Prolonged lasting effects on surfaces are a desired feature of residual insecticides for pest control, particularly in areas continually challenged by infestations [11]. In our study, we did not test the efficacy of the paints beyond 1 month and future studies should evaluate the efficacy of these materials for longer periods. However, field and laboratory studies have demonstrated the efficacy of paints for at least 1 year against disease vectors [23,40]—effects notably superior to those of traditional insecticide residual sprays. The long-term efficacy of insecticide residues is also affected by rainfall, photodegration, temperature, and moisture [12], and the evaluation of these effects is essential when paints are to be applied to outdoor, non-protected spaces. Currently, limited information is available regarding the effects of environmental factors on the efficacy of insecticide-based paints. By evaluating the potential washoff of a transfluthrin-based IP through water immersion tests simulating a rain event, the minimum mass loss of transfluthrin has been estimated to range between 0.007 and 0.013% from the original paint concentration [41]. This loss of transfluthrin is many orders of magnitude lower than those reported for wettable powder and emulsifiable concentrate pyrethroid residual sprays (5.4 and 14.1%, respectively) [42]. Minimal mass loss of AI from pyrethroid-based paint could translate to longer residual insecticidal effects as well as a decreased insecticide washoff of the AI, which might reduce the effects on non-target organisms. Insecticide-based paints might impact beneficial insects resting or nesting in areas where these paints are intended to be used.
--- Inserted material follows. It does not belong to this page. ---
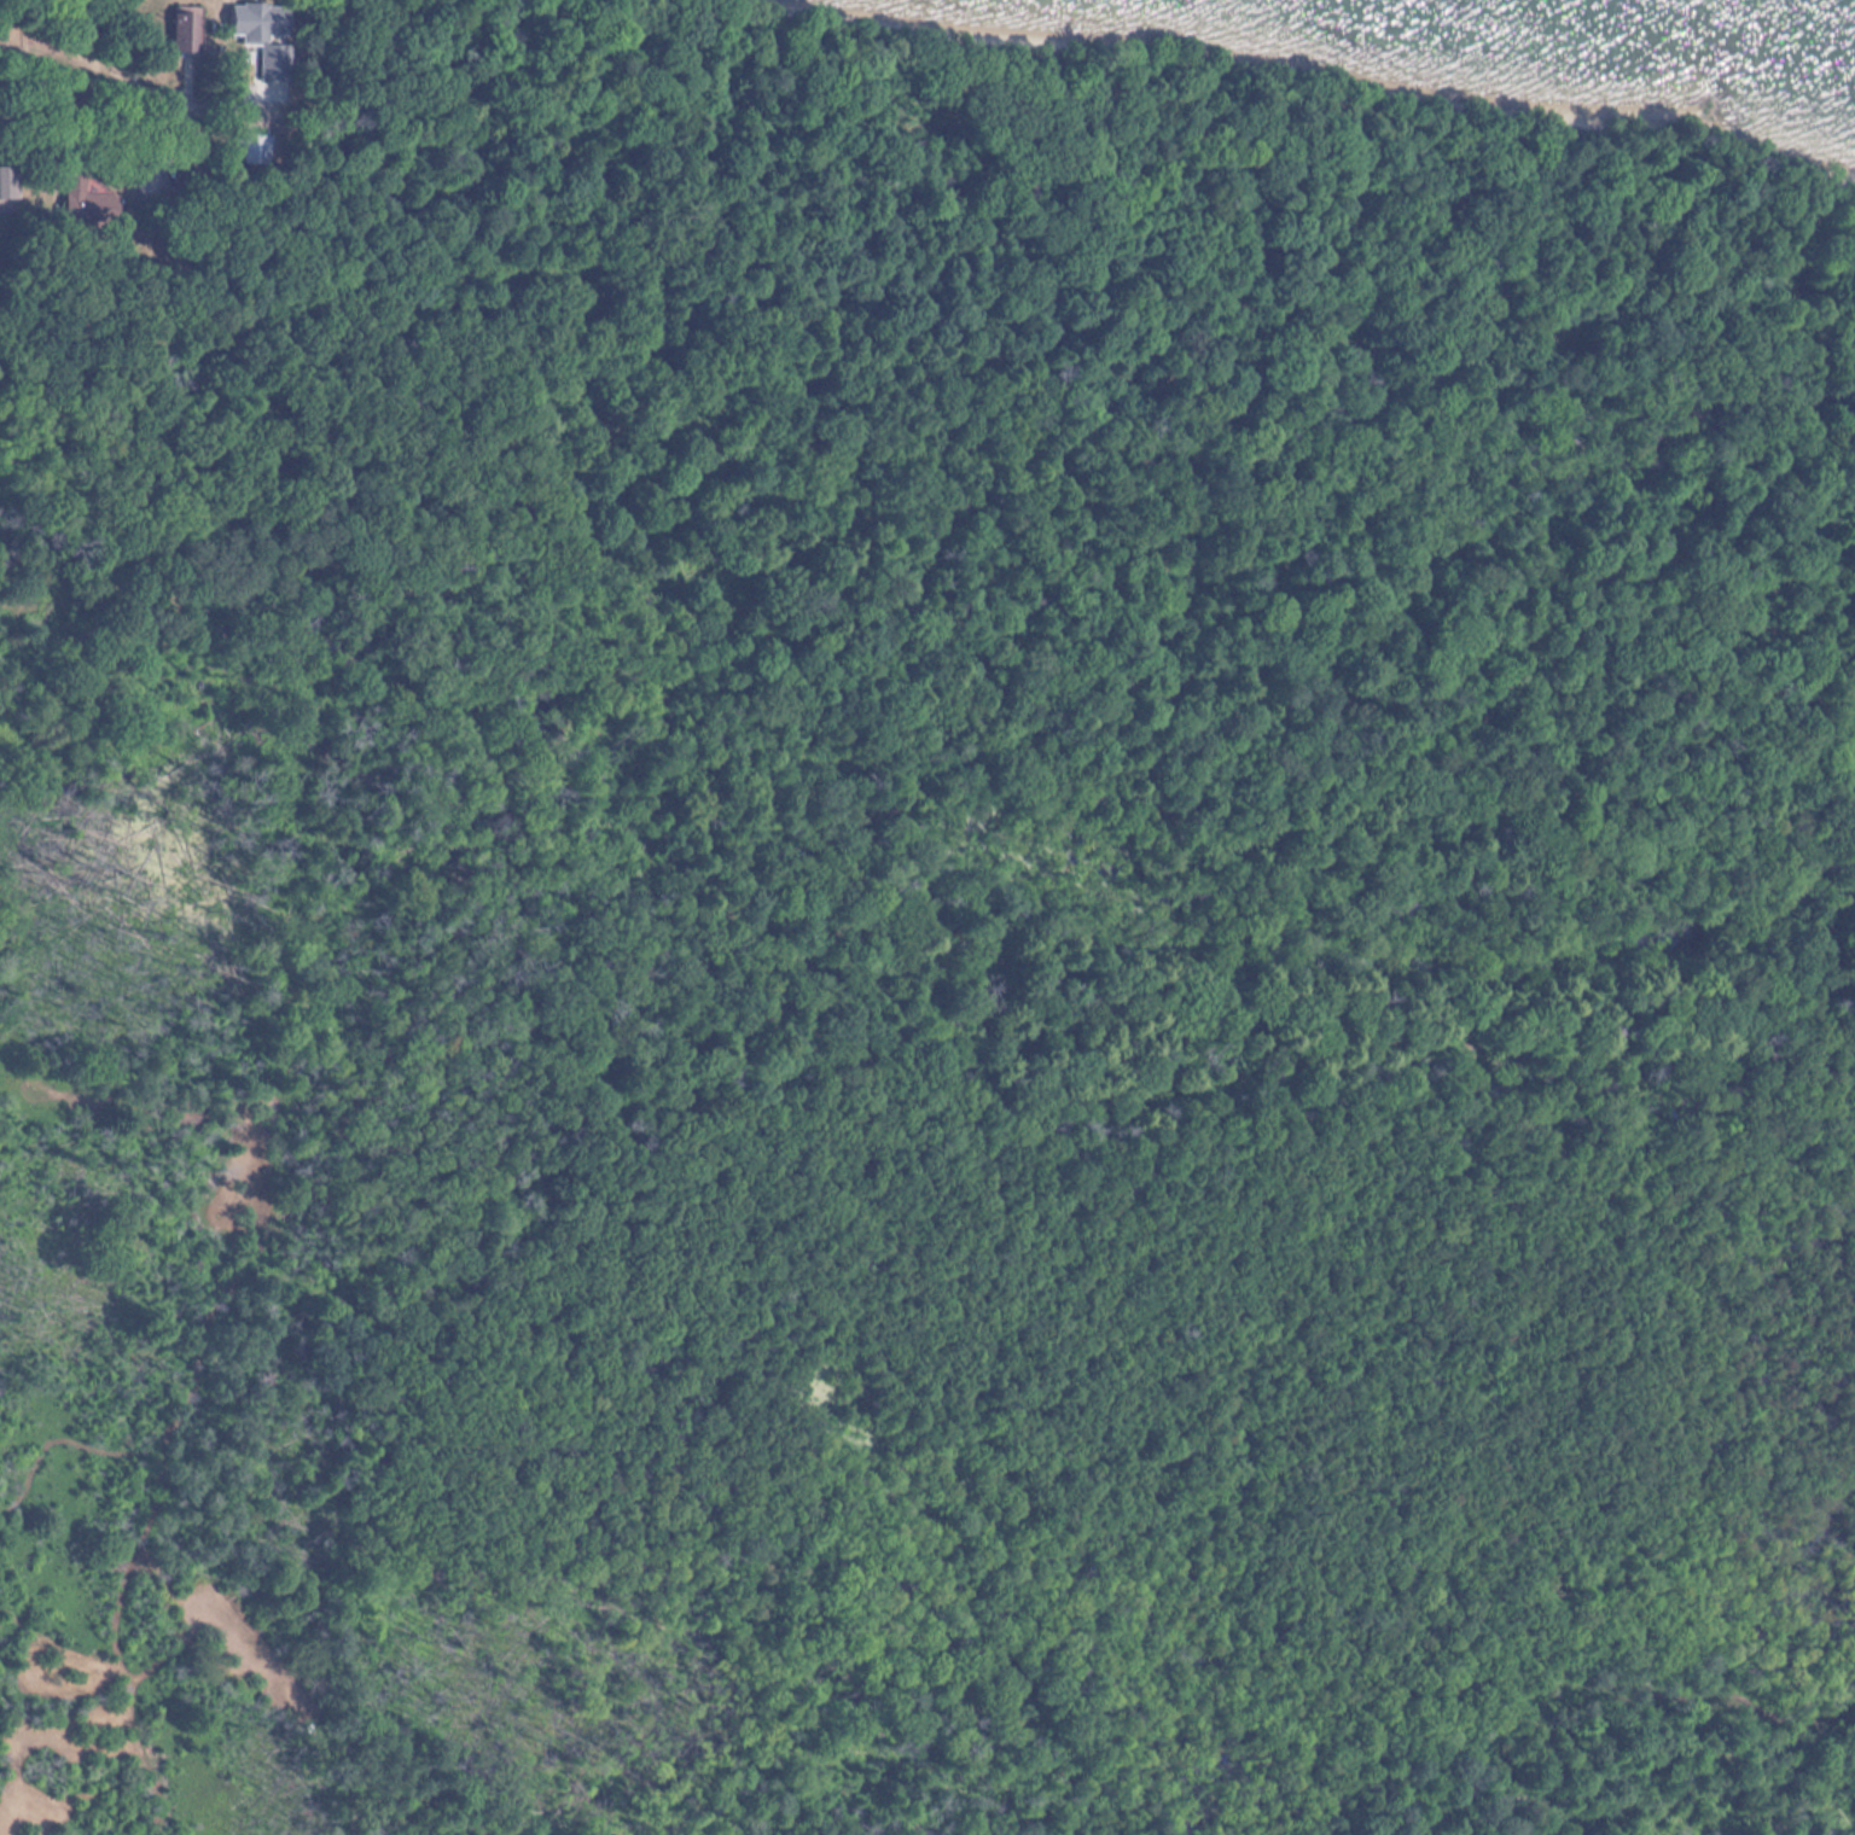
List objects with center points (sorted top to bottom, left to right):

Where there are concerns about this impact, paints should be restricted to areas less likely to be occupied by beneficial insects such as crawl spaces and attics.
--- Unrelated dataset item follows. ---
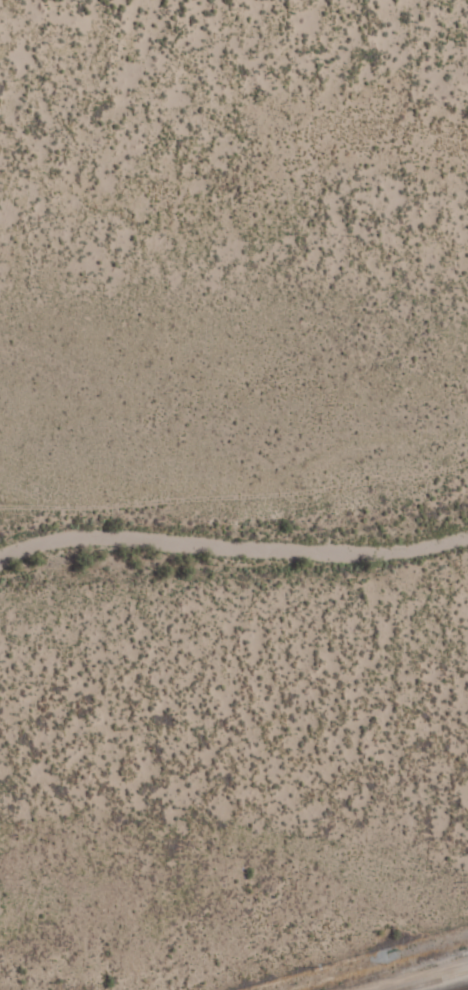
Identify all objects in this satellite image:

The development of insecticide resistance in Periplaneta spp. is a concern with the use of pyrethroid-based paints [43]. Outdoor painted applications are subject to a variety of physical surface conditions and abiotic factors that can decrease insecticide efficacy over time [41]. Therefore, continuous exposure to sublethal doses of insecticides could select resistant individuals [44]. Studies on the efficacy and shelf life of insecticide-treated paints on surfaces would help determine reapplication times and the selection of active ingredients to rotate among these materials. The incorporation of different classes of insecticides (e.g., neonicotinoids, organophosphates, IGRs, and pyrroles), and synergists, such as piperonyl butoxide in IPs, is a strategy that may help delay insecticide resistance in cockroach populations [25].

5. Conclusions

This study demonstrated that insecticide-based paints have potential in the management of Turkestan cockroaches in microhabitats around buildings or areas unlikely to be hit by direct rainfall such as covered water meter boxes, drainage pipes, crawlspaces, and attics. Paints containing alphacypermethrin, deltamethrin, or transfluthrin had both mortality and repellency effects that might affect Turkestan cockroach population abundance. Among these AIs, alphacypermethrin might rapidly decrease cockroach population abundance indoors and around buildings. The potential benefits of extended residual effects on various substrates, and lower environmental impact, may be favorable in terms of the registration and approval processes of regulatory agencies, as well as consumer acceptability for Turkestan cockroach control.